Dam in Washington, United States

Conconully Dam (National ID # WA00259) is a dam in Okanogan County, Washington, United States.

The earthen dam was initially constructed at a height of 70 ft in 1910 and 1911 by the United States Bureau of Reclamation, during the first generation of the Bureau's activity, then raised in 1920 and reconstructed in 1969. The dam's current height is 72 feet and it is 1075 ft long at its crest.

Conconully Dam impounds Salmon Creek for flood control and irrigation storage, part of the larger Okanogan Project. It was listed on the National Register of Historic Places on September 6, 1974. The adjacent 1921 Salmon Lake Dam and its reservoir, Conconully Lake, are also part of the same project. Both are owned by the Bureau and operated by the local Okanogan Irrigation District.

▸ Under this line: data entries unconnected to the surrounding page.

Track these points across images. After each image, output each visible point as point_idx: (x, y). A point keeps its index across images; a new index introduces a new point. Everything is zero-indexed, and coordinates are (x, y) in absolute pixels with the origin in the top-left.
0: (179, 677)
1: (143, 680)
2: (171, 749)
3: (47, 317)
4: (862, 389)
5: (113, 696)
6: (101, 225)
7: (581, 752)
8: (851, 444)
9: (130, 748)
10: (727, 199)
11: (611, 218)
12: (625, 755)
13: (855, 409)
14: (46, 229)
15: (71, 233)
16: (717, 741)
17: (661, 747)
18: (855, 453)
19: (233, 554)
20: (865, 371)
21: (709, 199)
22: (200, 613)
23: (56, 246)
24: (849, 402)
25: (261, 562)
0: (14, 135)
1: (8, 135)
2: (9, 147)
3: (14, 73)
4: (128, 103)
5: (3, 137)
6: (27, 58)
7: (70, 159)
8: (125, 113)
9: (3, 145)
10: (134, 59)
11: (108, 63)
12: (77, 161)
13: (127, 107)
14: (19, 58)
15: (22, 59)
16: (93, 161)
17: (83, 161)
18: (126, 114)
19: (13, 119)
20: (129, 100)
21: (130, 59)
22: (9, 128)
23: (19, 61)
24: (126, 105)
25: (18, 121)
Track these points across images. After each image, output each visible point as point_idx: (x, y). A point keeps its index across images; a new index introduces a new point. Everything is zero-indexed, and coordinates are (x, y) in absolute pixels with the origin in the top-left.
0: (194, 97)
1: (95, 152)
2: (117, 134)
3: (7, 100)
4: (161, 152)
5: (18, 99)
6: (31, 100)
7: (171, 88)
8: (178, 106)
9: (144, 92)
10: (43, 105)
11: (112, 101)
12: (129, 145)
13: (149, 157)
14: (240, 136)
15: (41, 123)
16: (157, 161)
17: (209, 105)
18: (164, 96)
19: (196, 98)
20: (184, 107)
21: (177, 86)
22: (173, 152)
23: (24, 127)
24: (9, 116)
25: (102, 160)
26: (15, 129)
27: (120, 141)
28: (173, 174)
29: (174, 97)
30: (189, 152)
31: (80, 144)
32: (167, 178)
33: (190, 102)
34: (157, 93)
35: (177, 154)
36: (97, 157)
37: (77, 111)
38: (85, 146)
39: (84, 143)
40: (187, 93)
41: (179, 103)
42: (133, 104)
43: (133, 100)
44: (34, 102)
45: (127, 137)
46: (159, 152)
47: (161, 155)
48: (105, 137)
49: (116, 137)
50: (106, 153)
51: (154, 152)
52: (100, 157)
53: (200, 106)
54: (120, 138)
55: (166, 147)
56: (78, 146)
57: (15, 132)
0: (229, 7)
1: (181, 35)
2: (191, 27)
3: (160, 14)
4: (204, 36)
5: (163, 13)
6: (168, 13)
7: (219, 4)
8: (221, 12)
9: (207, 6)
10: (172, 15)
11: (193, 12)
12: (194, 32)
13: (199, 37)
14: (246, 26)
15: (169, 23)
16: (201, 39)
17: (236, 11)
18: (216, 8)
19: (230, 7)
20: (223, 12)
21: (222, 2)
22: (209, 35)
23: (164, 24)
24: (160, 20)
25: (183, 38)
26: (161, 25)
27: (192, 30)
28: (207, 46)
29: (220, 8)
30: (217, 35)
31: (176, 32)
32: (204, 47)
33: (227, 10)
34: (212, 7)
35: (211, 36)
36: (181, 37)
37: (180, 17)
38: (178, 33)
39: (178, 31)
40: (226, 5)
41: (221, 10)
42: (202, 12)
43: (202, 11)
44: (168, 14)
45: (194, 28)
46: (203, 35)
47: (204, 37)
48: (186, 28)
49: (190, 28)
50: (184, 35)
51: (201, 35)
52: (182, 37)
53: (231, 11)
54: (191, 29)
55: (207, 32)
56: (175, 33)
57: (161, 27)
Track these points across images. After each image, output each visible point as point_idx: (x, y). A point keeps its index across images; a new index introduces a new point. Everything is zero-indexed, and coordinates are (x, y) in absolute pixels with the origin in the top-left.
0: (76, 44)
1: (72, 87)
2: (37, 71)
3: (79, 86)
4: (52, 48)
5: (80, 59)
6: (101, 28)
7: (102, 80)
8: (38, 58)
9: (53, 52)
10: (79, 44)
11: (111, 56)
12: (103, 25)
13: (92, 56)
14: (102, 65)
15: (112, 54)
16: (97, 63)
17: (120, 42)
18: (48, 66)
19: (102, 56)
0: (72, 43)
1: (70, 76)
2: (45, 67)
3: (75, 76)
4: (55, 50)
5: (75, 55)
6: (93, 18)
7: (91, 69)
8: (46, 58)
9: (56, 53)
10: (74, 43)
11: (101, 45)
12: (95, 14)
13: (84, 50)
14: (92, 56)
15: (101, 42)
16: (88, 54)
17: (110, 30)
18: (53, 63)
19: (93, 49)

The Conconully Reservoir has a normal water surface area of 550 acres and a maximum storage capacity of 13,000 acre-feet. Recreation includes fishing (for rainbow trout, cutthroat trout and smallmouth bass), boating, camping, hiking and wildlife viewing. Conconully State Park and Conconully National Wildlife Refuge are also nearby.

== History ==

The construction of the dam was interrupted by a strike in July 1909. The construction workers were offered a twenty-five cent per day pay increase but demanded fifty cents. Notice of the strike was published in the Industrial Worker, a weekly newspaper of the Industrial Workers of the World published out of Spokane.